Source data
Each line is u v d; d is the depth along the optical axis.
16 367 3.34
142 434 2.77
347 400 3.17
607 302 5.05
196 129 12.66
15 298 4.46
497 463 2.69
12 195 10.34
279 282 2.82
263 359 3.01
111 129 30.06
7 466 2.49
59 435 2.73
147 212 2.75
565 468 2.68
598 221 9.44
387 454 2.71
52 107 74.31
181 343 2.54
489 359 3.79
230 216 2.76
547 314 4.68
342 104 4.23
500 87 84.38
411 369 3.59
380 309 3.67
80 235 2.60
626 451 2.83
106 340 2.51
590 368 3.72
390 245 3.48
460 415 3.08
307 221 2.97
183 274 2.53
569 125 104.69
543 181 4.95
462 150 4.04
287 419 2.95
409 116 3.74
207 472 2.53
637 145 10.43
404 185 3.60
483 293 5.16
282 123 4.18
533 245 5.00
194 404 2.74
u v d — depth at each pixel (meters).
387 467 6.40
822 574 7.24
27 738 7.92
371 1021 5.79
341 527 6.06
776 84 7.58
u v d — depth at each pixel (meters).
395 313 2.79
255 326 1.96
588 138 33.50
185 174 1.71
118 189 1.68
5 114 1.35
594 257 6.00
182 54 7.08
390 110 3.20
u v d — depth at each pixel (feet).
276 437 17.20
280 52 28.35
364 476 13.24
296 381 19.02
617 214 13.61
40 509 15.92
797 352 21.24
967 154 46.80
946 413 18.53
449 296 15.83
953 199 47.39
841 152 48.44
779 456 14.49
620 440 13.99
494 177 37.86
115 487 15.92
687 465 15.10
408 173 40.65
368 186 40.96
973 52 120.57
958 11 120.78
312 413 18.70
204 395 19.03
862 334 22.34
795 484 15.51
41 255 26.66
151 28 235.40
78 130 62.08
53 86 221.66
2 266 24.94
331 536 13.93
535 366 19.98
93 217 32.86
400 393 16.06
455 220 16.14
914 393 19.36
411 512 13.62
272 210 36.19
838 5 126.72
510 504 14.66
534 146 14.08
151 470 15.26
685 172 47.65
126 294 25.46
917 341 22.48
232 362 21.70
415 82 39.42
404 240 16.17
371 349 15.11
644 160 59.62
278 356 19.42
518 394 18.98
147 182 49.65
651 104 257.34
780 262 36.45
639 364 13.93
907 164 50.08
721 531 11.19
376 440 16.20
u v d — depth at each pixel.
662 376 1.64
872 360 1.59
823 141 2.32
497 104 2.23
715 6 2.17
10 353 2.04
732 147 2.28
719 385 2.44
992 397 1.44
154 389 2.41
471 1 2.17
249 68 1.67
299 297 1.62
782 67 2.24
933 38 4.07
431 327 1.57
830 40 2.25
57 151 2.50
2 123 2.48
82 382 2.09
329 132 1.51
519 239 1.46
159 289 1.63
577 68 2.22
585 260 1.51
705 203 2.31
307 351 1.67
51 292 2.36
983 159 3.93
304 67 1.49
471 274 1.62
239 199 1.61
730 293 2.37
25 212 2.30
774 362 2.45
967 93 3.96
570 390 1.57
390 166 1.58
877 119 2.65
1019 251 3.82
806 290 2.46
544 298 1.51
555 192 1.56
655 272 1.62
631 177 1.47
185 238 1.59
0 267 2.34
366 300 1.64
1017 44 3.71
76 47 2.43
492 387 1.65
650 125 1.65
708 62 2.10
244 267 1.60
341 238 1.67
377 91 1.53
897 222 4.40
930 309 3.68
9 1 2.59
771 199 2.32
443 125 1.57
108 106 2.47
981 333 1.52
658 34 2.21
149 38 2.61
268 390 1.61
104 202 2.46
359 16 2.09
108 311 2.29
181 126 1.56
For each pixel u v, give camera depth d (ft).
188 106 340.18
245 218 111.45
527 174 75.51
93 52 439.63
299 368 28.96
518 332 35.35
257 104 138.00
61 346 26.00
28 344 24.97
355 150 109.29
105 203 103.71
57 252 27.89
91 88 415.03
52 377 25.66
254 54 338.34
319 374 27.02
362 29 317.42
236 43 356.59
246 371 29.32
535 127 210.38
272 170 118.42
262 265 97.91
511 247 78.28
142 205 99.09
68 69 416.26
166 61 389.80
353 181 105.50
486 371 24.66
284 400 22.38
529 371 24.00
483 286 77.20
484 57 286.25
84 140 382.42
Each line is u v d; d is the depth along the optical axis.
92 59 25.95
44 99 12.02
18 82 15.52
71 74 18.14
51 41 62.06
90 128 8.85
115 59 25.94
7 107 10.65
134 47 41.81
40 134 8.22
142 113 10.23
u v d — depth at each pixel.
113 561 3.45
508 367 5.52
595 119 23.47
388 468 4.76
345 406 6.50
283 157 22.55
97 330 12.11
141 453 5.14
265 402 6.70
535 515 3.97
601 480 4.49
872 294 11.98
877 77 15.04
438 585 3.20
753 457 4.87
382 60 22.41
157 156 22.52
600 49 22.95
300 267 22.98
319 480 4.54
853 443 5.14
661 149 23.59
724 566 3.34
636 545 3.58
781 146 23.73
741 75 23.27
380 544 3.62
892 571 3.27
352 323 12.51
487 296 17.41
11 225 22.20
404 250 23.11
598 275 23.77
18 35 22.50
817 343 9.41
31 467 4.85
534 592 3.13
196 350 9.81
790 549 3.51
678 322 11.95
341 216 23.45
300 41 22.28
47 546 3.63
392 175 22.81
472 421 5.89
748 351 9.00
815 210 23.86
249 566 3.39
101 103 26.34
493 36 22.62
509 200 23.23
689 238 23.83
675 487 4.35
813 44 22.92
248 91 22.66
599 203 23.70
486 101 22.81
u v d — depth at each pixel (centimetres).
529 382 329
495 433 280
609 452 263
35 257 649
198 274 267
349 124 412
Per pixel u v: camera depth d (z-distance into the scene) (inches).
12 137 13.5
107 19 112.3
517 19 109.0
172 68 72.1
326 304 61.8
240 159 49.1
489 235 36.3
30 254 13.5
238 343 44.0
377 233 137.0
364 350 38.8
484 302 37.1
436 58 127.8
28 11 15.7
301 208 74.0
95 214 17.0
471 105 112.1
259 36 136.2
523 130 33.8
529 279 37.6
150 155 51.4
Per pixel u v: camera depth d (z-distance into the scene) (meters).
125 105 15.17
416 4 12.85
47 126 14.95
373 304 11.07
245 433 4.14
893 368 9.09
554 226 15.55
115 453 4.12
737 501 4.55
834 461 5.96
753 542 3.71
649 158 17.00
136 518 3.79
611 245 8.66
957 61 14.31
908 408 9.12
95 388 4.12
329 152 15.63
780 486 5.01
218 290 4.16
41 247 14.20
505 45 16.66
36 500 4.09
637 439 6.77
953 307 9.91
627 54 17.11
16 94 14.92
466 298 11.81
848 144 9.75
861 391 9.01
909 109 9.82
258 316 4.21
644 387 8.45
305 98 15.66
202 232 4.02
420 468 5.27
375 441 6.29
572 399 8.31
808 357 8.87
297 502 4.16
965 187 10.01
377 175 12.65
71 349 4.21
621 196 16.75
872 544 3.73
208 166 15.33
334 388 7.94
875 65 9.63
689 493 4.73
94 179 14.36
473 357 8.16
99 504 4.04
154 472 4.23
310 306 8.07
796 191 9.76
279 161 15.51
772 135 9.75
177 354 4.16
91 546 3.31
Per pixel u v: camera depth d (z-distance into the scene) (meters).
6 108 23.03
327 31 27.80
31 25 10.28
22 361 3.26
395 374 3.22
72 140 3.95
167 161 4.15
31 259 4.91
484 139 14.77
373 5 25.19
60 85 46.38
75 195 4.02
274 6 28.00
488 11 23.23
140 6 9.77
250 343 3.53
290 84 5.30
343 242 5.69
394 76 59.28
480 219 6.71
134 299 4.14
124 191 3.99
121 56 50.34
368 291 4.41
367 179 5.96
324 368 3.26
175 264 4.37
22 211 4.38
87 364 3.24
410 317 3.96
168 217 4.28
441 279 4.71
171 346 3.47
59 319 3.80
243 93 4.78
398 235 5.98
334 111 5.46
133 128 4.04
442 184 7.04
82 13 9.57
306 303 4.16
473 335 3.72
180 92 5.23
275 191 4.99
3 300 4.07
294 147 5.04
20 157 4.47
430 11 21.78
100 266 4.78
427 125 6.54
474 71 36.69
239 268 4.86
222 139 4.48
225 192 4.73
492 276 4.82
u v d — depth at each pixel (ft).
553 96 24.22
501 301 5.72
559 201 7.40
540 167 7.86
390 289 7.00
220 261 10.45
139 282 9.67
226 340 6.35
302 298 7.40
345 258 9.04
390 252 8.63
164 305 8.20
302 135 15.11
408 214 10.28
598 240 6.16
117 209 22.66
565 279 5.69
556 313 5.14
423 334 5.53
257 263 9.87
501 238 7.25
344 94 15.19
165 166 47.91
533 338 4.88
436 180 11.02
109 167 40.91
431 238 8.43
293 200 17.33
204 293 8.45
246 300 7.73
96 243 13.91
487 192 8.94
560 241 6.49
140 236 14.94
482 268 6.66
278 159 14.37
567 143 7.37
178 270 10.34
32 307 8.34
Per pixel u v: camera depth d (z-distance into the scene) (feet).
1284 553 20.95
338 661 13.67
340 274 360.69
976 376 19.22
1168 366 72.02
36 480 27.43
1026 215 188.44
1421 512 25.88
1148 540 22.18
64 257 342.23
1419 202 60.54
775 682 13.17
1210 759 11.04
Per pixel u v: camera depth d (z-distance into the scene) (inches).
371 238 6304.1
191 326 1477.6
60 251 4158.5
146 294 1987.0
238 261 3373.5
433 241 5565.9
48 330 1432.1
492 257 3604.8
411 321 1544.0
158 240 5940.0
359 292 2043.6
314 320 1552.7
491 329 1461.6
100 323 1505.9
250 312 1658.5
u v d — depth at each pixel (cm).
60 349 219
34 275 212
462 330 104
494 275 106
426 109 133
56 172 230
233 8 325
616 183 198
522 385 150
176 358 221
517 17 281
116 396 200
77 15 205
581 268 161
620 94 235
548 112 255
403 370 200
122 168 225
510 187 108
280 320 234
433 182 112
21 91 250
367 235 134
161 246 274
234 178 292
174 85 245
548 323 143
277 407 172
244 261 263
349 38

Work required
Copy out each line of the data above, exactly, if it lies between the line holding "497 104 2.23" and the line holding "631 177 1.47", inclusive; copy no other line.

Response area
497 104 2.23
715 6 2.17
10 353 2.04
732 147 2.28
719 385 2.44
992 397 1.44
154 389 2.41
471 1 2.17
249 68 1.67
299 297 1.62
782 67 2.24
933 38 4.07
431 327 1.57
830 40 2.25
57 151 2.50
2 123 2.48
82 382 2.09
329 132 1.51
519 239 1.46
159 289 1.63
577 68 2.22
585 260 1.51
705 203 2.31
307 351 1.67
51 292 2.36
983 159 3.93
304 67 1.49
471 274 1.62
239 199 1.61
730 293 2.37
25 212 2.30
774 362 2.45
967 93 3.96
570 390 1.57
390 166 1.58
877 119 2.65
1019 251 3.82
806 290 2.46
544 298 1.51
555 192 1.56
655 272 1.62
631 177 1.47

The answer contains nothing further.